Expro
- Type: Publicly held company
- Traded as: NYSE: XPRO
- Industry: Energy
- Founded: 1938; 88 years ago
- Headquarters: Houston, Texas
- Key people: Michael Jardon (Chief executive officer)
- Products: Well Construction, Well Flow Management, Subsea Well Access and Well Intervention and Integrity
- Revenue: US$1.4 billion (2022)
- Number of employees: >6,500
- Website: expro.com

= Expro =

International energy service company

Expro is an energy services provider headquartered in Houston, Texas, United States.

==History==
The company was founded by J. Trewhella, J. Ross and H. Green in 1973 at Great Yarmouth as Exploration & Production Services (North Sea) Ltd with the objective of carrying out well testing in the North Sea.
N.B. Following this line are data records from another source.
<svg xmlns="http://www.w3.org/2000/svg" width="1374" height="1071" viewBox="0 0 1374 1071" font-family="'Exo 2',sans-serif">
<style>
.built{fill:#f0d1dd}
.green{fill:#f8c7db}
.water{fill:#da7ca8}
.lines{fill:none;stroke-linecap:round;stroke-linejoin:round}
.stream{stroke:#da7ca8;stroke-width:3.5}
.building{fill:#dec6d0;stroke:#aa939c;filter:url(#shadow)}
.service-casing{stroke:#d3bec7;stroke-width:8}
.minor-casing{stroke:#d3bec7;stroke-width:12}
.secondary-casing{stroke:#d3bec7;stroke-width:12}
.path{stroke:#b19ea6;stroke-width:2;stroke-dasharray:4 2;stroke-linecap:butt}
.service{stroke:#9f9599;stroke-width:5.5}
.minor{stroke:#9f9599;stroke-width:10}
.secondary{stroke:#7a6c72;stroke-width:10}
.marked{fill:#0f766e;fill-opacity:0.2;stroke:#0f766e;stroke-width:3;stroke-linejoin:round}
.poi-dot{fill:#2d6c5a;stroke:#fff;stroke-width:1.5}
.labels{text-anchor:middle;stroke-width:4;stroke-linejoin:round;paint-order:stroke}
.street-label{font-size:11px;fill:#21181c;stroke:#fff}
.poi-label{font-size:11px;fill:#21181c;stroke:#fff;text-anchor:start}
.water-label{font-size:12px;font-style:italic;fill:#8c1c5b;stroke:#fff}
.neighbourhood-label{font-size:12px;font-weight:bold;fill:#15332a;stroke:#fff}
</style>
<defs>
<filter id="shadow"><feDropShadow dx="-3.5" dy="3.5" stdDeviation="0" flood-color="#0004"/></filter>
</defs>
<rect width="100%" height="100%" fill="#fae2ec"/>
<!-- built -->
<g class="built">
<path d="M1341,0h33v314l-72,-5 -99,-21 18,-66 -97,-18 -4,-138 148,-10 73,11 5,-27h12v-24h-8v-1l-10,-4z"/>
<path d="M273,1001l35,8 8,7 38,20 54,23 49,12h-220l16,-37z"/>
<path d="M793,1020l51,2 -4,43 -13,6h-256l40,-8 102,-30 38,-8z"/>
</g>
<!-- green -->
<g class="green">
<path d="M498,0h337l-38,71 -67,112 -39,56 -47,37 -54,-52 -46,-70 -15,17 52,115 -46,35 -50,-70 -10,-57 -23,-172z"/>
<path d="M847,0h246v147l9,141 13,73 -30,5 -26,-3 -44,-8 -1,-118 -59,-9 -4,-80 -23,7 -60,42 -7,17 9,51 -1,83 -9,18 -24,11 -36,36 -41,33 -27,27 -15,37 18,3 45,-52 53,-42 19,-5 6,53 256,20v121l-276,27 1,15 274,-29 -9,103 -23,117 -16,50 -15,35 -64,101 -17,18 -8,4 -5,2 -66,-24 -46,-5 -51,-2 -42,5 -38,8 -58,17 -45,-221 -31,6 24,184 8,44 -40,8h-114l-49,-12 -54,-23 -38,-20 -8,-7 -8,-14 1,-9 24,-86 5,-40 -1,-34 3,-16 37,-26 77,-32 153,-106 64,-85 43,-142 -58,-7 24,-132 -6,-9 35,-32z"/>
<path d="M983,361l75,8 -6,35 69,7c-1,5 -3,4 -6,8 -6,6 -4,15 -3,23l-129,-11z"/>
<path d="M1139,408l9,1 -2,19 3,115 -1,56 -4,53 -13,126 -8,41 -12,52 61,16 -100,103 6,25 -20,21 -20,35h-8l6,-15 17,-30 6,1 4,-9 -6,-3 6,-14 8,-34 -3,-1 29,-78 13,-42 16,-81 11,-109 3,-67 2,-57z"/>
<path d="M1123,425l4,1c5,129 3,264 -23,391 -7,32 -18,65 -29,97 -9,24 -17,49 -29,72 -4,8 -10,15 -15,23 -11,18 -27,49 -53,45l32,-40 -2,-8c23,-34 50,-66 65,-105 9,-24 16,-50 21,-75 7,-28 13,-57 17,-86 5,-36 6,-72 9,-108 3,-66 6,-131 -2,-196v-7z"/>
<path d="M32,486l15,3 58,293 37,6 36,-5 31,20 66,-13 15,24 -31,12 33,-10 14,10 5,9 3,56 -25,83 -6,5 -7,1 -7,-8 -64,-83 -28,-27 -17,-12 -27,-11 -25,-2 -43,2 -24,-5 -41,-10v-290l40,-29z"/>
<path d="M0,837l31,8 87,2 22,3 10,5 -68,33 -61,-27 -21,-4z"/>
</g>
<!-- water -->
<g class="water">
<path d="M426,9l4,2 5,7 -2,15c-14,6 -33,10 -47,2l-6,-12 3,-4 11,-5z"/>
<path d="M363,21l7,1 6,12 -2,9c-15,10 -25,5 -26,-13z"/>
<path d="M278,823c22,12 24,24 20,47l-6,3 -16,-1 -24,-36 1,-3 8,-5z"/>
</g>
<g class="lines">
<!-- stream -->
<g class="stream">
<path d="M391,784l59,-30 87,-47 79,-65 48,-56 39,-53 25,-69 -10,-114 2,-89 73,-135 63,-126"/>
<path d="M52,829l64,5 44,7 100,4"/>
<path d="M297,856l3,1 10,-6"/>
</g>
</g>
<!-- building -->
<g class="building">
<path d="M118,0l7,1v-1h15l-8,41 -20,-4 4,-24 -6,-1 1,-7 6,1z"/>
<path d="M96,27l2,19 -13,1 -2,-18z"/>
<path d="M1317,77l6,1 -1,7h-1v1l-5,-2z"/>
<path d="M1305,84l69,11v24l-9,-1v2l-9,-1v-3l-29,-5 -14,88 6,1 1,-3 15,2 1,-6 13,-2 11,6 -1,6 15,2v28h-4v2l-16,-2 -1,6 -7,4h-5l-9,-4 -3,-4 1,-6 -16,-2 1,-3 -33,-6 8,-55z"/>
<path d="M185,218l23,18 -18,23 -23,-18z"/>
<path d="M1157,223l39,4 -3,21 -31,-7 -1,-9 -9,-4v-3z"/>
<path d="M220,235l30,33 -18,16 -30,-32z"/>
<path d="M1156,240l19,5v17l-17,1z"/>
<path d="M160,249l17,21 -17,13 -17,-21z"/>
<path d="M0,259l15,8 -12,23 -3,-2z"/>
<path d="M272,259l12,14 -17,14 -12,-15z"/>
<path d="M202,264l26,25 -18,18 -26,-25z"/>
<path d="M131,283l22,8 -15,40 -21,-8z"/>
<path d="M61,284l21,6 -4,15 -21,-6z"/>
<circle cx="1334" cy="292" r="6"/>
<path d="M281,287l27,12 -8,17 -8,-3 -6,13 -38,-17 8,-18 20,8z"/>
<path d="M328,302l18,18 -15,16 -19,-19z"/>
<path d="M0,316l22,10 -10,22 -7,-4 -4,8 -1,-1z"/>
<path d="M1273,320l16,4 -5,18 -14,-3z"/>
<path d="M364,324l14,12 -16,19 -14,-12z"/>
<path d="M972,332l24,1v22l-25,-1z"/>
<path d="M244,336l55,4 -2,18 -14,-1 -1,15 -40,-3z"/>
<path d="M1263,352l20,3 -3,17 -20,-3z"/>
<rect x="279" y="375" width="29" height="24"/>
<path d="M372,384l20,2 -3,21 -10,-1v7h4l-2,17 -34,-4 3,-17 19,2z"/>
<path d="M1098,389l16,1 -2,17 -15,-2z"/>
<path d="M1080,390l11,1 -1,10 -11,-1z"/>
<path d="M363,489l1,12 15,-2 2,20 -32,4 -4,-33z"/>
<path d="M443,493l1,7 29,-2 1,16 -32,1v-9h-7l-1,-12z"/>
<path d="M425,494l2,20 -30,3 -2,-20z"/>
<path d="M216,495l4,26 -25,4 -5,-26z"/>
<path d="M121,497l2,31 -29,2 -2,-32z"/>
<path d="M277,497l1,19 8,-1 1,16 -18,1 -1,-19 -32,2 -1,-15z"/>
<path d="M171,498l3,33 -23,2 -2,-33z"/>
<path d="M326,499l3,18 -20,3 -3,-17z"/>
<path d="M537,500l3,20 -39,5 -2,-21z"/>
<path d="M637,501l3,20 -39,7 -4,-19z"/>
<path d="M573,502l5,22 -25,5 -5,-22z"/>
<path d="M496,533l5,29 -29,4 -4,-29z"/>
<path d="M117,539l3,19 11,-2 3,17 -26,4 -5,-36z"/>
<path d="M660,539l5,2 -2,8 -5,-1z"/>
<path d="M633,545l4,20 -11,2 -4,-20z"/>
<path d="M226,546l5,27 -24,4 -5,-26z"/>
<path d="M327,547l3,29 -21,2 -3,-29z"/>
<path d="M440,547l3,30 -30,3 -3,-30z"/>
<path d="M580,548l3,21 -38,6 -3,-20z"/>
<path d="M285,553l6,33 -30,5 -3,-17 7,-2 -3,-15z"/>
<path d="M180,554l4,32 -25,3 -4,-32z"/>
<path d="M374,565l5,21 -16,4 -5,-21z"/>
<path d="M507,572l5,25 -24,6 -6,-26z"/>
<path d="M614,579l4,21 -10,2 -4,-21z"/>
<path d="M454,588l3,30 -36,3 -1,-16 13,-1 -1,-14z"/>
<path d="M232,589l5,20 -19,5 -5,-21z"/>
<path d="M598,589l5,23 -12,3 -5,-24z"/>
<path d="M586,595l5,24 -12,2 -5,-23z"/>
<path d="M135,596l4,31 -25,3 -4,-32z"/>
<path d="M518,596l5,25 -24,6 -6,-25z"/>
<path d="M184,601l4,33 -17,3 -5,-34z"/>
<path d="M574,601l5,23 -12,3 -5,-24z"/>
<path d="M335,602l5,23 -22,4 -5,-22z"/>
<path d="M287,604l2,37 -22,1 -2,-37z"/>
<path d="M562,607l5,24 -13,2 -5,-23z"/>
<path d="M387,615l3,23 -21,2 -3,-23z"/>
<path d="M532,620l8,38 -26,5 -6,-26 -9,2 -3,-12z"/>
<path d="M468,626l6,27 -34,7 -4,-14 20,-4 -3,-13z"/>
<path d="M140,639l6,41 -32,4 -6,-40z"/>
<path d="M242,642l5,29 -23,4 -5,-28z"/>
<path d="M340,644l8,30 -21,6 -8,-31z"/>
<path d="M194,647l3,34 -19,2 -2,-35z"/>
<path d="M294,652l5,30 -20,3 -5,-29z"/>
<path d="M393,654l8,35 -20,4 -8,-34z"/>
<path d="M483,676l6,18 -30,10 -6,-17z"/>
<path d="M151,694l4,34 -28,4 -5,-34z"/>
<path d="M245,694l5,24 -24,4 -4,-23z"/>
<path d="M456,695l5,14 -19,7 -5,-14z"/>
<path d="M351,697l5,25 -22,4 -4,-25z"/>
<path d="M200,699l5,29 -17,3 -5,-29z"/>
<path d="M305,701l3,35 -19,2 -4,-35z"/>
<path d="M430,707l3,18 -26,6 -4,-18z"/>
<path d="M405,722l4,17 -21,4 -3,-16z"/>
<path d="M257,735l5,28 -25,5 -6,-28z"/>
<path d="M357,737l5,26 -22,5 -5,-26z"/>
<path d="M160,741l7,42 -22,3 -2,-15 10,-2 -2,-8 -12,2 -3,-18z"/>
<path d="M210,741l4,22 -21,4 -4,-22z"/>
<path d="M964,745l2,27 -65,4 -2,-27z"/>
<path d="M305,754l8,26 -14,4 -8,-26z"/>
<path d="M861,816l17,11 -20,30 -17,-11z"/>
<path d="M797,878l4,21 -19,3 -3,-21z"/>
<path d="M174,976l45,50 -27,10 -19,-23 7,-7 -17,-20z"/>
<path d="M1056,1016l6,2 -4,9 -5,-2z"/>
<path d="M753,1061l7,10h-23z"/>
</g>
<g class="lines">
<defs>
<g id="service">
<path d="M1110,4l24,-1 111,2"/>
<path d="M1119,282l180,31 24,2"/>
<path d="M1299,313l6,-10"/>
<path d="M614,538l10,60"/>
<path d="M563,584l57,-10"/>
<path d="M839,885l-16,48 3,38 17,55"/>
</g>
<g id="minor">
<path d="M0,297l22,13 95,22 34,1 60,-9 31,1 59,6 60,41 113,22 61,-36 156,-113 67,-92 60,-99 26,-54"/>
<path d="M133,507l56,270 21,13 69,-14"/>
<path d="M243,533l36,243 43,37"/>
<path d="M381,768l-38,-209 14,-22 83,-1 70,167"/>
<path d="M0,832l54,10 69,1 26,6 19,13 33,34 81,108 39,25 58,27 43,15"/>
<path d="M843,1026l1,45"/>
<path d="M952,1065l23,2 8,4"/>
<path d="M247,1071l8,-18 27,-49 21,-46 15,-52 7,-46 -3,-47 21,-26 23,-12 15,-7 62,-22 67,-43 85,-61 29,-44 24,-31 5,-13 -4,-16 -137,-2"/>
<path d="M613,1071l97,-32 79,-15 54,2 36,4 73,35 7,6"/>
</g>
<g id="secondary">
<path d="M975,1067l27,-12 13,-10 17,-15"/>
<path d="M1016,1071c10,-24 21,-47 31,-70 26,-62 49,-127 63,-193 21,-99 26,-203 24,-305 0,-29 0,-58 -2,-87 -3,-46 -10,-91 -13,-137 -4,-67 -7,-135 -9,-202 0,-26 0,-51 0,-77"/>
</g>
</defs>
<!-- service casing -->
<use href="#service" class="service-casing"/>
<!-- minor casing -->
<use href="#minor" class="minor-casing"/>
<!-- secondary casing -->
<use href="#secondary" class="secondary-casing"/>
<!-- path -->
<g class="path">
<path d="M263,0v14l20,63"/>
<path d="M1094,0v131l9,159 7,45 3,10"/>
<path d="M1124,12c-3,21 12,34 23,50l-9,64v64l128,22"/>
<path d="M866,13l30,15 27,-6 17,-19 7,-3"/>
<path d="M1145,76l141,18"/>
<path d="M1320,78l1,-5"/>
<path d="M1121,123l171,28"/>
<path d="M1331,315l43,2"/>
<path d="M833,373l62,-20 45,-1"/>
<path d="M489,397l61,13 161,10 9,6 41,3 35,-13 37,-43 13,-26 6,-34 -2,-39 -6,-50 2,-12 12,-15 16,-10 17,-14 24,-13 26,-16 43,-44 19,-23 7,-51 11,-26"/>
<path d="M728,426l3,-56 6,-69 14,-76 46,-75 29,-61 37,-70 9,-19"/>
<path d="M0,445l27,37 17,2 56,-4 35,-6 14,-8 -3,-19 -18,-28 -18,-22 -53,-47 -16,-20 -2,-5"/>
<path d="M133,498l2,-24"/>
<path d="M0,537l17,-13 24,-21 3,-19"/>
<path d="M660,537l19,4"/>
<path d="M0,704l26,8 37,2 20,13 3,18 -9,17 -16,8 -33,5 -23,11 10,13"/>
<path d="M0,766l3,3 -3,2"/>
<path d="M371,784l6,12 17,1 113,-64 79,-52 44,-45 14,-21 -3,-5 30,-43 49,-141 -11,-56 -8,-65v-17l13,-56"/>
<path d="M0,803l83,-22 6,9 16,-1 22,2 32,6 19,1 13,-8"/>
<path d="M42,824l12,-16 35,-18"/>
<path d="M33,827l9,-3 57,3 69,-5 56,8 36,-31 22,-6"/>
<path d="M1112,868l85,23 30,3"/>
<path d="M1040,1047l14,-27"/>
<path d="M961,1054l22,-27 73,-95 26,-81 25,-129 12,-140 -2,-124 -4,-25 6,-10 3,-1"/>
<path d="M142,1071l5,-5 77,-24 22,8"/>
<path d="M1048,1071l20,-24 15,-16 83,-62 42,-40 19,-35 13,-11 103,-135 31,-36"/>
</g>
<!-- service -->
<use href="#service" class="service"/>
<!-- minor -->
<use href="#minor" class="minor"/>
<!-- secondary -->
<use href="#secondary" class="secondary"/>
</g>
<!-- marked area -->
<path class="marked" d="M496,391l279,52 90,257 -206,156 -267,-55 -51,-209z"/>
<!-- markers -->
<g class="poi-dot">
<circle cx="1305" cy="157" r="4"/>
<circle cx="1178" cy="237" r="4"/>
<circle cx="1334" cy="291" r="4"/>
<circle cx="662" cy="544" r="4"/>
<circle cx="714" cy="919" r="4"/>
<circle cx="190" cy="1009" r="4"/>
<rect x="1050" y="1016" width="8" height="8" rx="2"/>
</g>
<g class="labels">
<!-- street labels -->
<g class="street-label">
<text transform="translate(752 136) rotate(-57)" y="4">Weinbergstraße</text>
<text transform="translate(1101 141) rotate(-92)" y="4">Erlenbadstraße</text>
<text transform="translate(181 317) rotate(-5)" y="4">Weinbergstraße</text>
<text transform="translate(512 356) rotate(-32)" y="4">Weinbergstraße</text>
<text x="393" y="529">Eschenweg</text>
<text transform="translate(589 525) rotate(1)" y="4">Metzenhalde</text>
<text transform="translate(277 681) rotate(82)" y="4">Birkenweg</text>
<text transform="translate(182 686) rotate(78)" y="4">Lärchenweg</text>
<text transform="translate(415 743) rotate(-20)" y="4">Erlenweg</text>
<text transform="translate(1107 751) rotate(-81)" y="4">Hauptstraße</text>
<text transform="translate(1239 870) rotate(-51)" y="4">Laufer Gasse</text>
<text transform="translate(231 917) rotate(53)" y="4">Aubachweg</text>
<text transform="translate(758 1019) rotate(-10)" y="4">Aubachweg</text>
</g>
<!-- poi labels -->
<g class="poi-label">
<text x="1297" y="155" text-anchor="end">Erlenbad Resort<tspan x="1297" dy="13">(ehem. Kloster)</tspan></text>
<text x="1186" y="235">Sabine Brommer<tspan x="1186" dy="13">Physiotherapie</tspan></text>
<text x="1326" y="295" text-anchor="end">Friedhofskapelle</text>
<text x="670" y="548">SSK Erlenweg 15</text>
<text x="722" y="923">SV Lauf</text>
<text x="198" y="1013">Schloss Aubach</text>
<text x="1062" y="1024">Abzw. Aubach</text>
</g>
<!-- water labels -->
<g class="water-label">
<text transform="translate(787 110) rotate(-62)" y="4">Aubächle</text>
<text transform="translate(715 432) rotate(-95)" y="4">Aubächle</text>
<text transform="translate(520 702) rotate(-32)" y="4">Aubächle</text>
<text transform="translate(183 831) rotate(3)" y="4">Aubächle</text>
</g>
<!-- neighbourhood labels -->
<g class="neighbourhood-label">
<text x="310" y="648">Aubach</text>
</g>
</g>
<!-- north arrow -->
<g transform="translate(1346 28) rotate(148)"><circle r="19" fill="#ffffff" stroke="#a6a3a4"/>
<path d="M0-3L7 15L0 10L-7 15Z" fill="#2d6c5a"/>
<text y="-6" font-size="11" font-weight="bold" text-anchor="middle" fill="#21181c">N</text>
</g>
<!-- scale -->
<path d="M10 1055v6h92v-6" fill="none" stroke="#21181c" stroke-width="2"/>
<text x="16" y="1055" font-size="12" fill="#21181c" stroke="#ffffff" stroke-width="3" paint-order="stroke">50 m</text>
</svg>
In 1986, about 84% of the company was acquired by Flextech from whom the management subsequently bought out the business in 1992. The company was first listed on the London Stock Exchange in 1994. In 2006, it acquired PowerWell Services, another leading well management concern, for $674.5 million.

===Takeover===
In May 2008, Halliburton made a £1.7 billion takeover of the business, while a competing bid worth £1.8bn was made the following month by Umbrellastream, a Candover-led consortium also comprising Goldman Sachs and Alpinvest. An improved bid from Halliburton was then rejected by the Expro board, a position backed by the High Court after an appeal lodged by a group of activist shareholders. The acquisition of Expro by Umbrellastream was completed in July 2008.

In 2017, the company filed for Chapter 11 bankruptcy protection.

In March 2021 Expro announced a merger with Frank's International. The merger was completed in October 2021 and began trading under NYSE:XPRO.